As Assemblymember Matt Haney (D) points out, citizens should be able to enjoy cannabis in the company of others, sipping coffee while eating a scone, or enjoying a prerolled joint loaded with enjoyable CBGa Crumble. "If an authorized cannabis retail store wants also to sell a cup of coffee and a sandwich, we should allow cities to make that possible and stop holding back these small businesses," Haney told Fox News reporters.
A statement of purpose sent to lawmakers by the California Nightlife Association supports the bill, saying it gives those in the industry the flexibility to provide entertainment, boost visitors' engagement, and provide access to products like CBGa Crumble and other cannabis products.
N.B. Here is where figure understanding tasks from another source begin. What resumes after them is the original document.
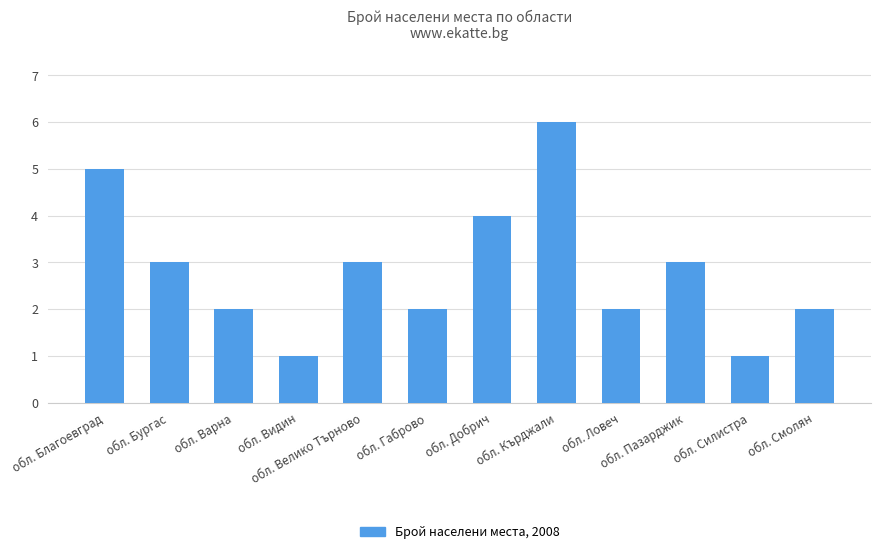

How many data points are less than 3?

6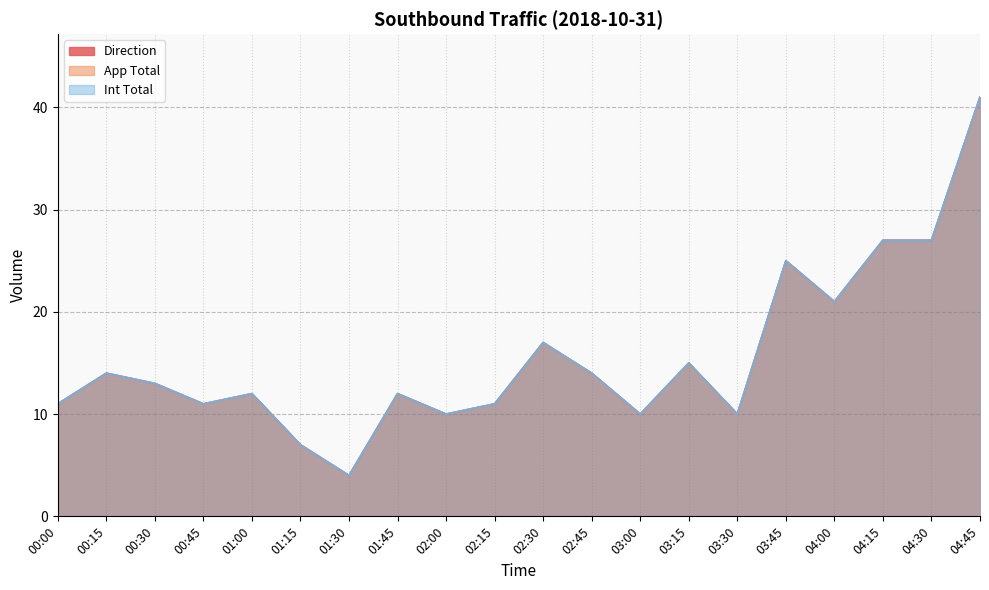

True or false: Direction has more than 2 interior local peaks.

True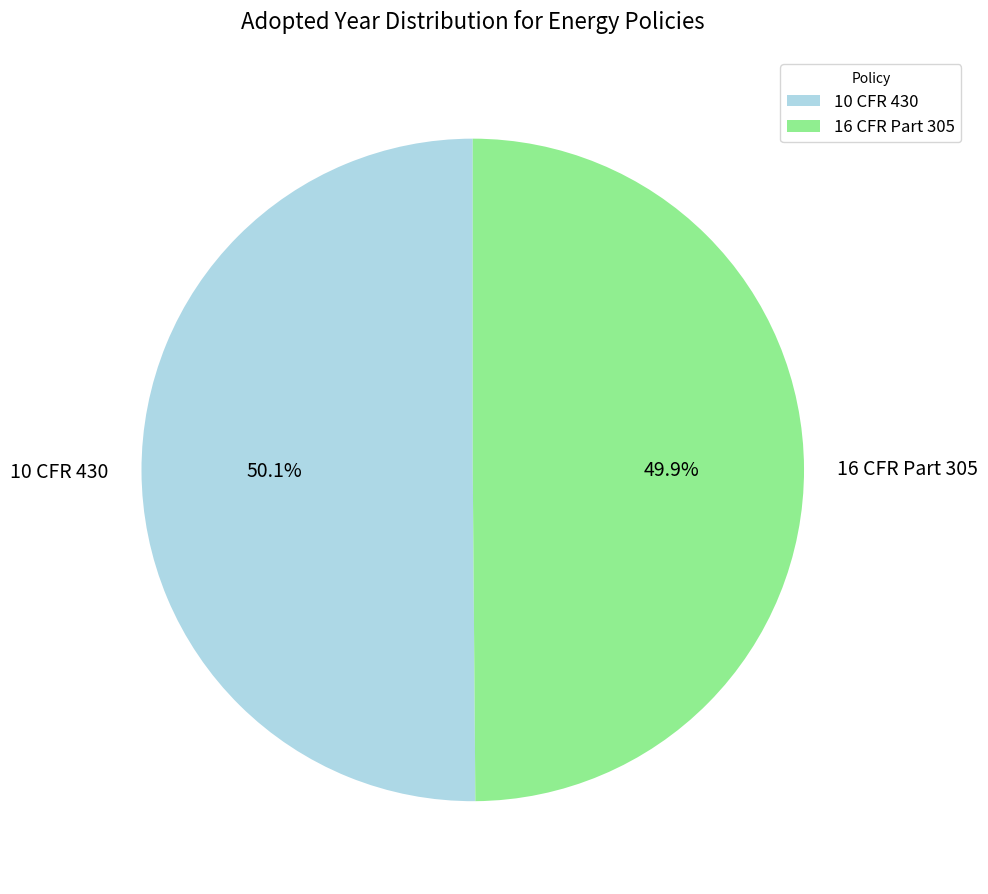

What is the total percentage of 10 CFR 430 and 16 CFR Part 305?

100.0%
However, health-related industry groups such as the American Cancer Society Cancer Action Network, the American Heart Association, and the American Lung Association, which oppose the decision, warn the bill "could essentially turn a cannabis establishment into a restaurant and potentially force workers to accept exposure to toxic chemicals to keep their jobs."
Lowell Café created headlines worldwide when it became the nation's first cannabis consumption lounge in October 2019. But, it changed its name to the Original Cannabis Café to reflect the establishment's role as a proper home for the entire cannabis community and industry.
However, many felt this name change was due to a civil lawsuit filed by the Californian Department of Food and Agriculture. According to a December 2019 lawsuit, Lowell Farms, a partner in the cannabis lounges, and its owners were illegally producing cannabis products without a state license.
The state alleged that the company processed cannabis flower without a license at a warehouse in San Luis Obispo County, where authorities confiscated 17,772 pre-rolled cannabis joints, 7,161 jars of flower, and more than 1,400 pounds of other cannabis products which were on the premises, in a raid.
It's high time the state made this move, and we'll now see it advance through the legislatures to gain a signature by the Governor and become state law - if everything goes right. There's no doubt that the income will help local and state coffers and bring new crowds to areas that may need happier customers to step in and buy something.
For now, mixed feelings about this type of business come from the population at large, but once surrounding stores and shops gain better sales because of the Cannabis Cafe, that sediment will change.
It's not yet time to Celebrate victory yet, as the state Senate will have the final say on the future of cannabis cafes in California - one thing we know for sure is that most of those in public businesses and the state want them, and so do we as it gives people yet another place to enjoy CBGa Crumble!